司法試験合格後、2011年に日本銀行入行。システム部署での契約法務やリスク管理業務のほか、金融機関への考査・モニタリング業務などに従事。2023年より現職。 FinTech、Web3をはじめとする企業法務・スタートアップ法務を取り扱う。量子技術分野で文部科学省「光・量子飛躍フラッグシッププログラム(Q-LEAP)」助成ビジネスコンテスト受賞、NEDO challenge(2025)スクリーニング審査通過。INSEAD MBA修了。
「実装前夜」の量子コンピューター
「最大のブレークスルーは誤り訂正技術の大幅な進展ですね」(寺部氏)寺部氏は、ここ2~3年で量子コンピューターを取り巻く空気がガラリと変わった理由を、こう切り出す。

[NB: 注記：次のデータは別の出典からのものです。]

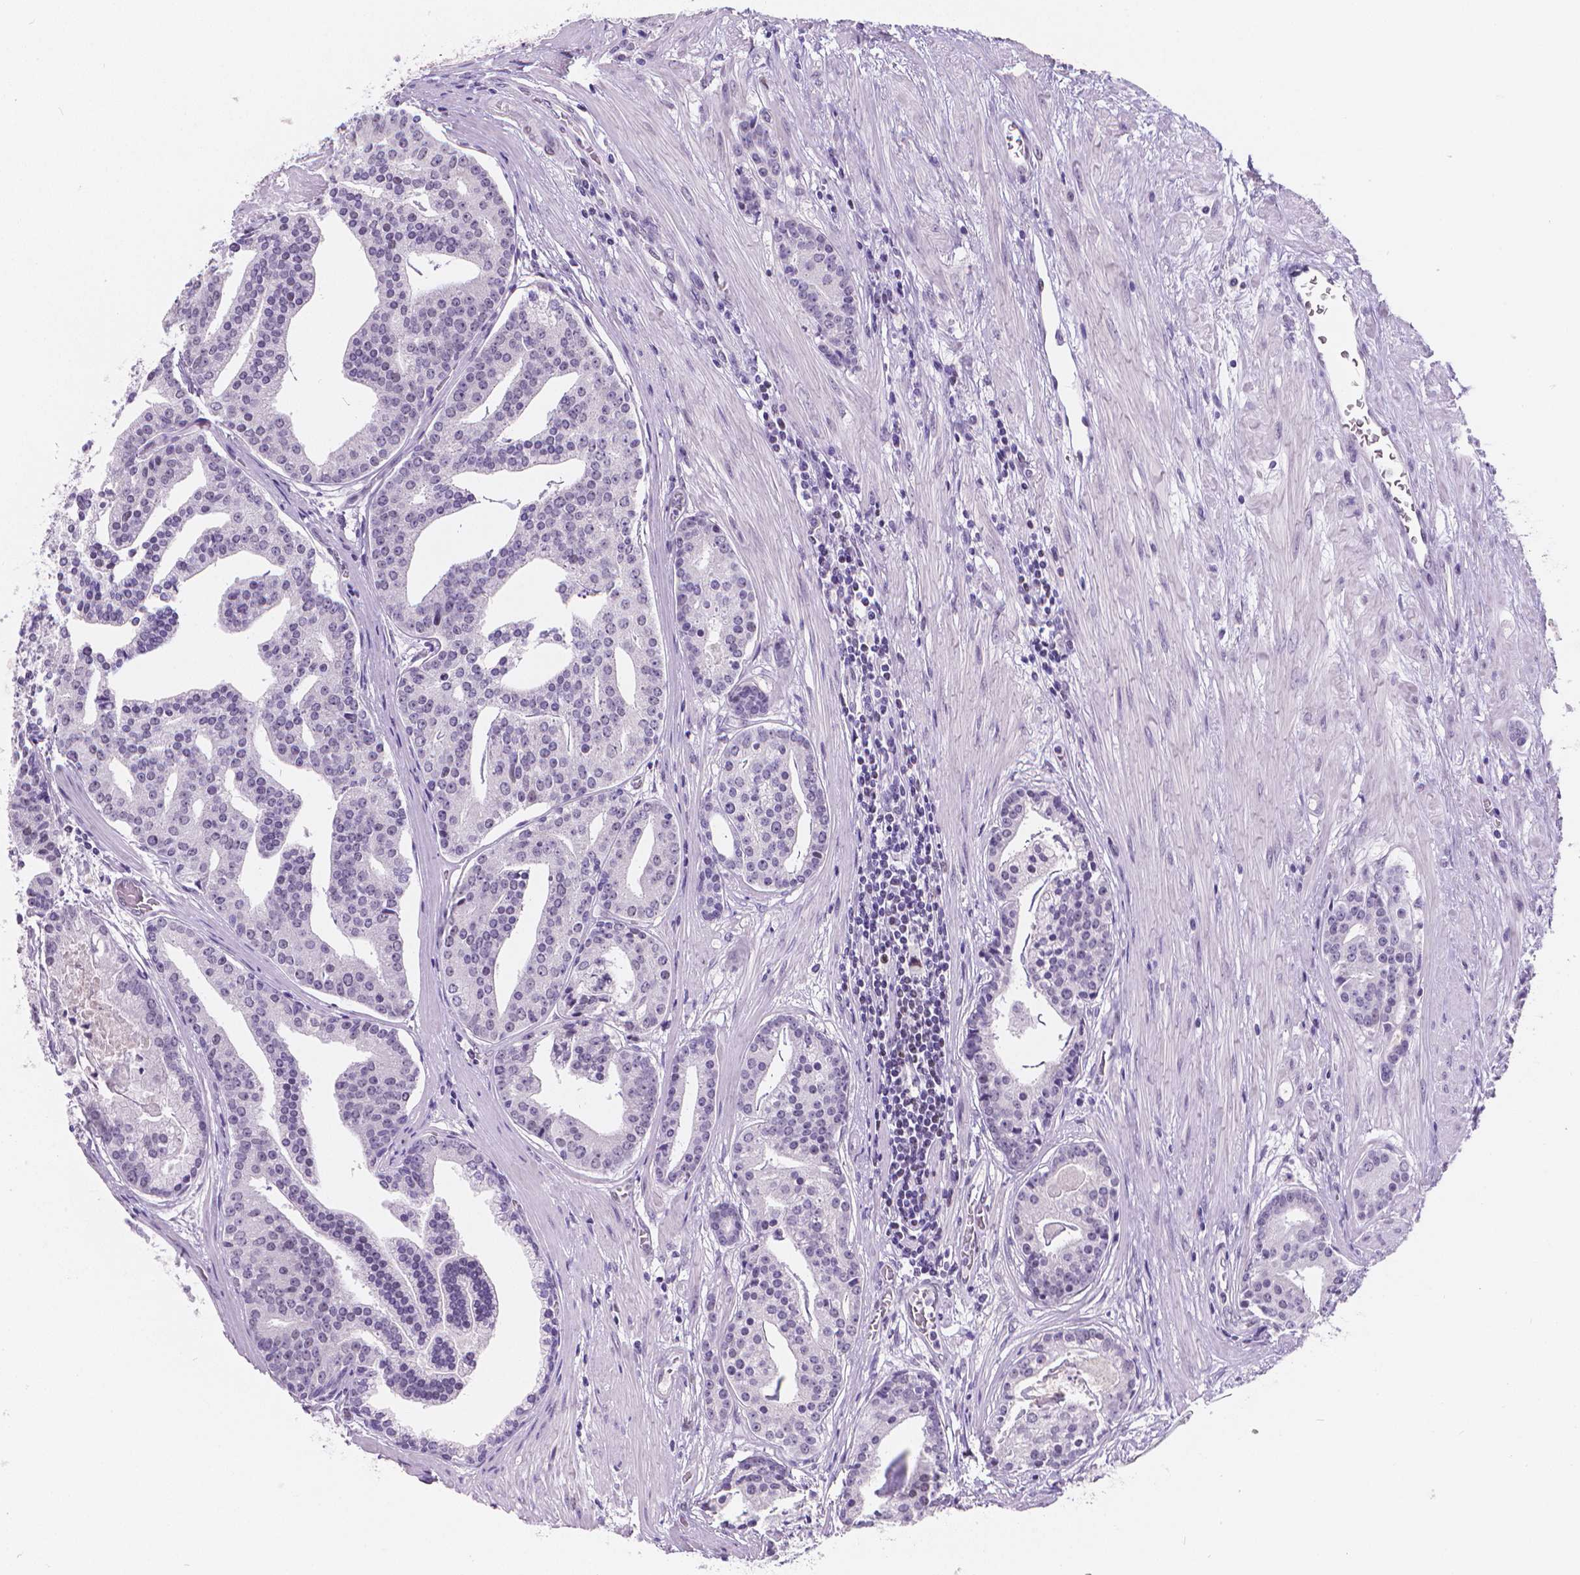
{"staining": {"intensity": "negative", "quantity": "none", "location": "none"}, "tissue": "prostate cancer", "cell_type": "Tumor cells", "image_type": "cancer", "snomed": [{"axis": "morphology", "description": "Adenocarcinoma, NOS"}, {"axis": "topography", "description": "Prostate and seminal vesicle, NOS"}, {"axis": "topography", "description": "Prostate"}], "caption": "Tumor cells show no significant positivity in prostate cancer.", "gene": "MEF2C", "patient": {"sex": "male", "age": 44}}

量子コンピューターは、量子力学に基づく「量子ビット(qubit)」を計算に使用する。この量子ビットは熱、振動、電磁波といった外部ノイズに弱く、計算の途中でエラーが頻発する。このため、「誤り訂正技術」を本格的に実装できなければ、どれだけ量子ビットを増やしても実用レベルの計算はできない。
「2030年ごろに実現し始めると言われていた誤り訂正技術が、2023~2024年にかけて次々と実機で実証されました。一気に6~7年分の時間が“巻いた”という感覚です」(寺部氏)
ここ1~2年ほどの間に、QuEra(キュエラ)、Google(グーグル)、Atom Computing(アトムコンピューティング)、Microsoft(マイクロソフト)などが、量子ビットの生成や誤り訂正の精度向上といった重要なマイルストーンの達成を、次々に報告している。
こうした誤り訂正技術の進展を背景として、各国政府、投資家、事業会社の間で、量子コンピューター実用化時期の前倒しへの期待が一気に高まっていると言えよう。
その結果、量子コンピューターの研究開発に世界の資本がなだれ込む状況になり、ユニコーン級スタートアップも既に複数存在する状況となっている。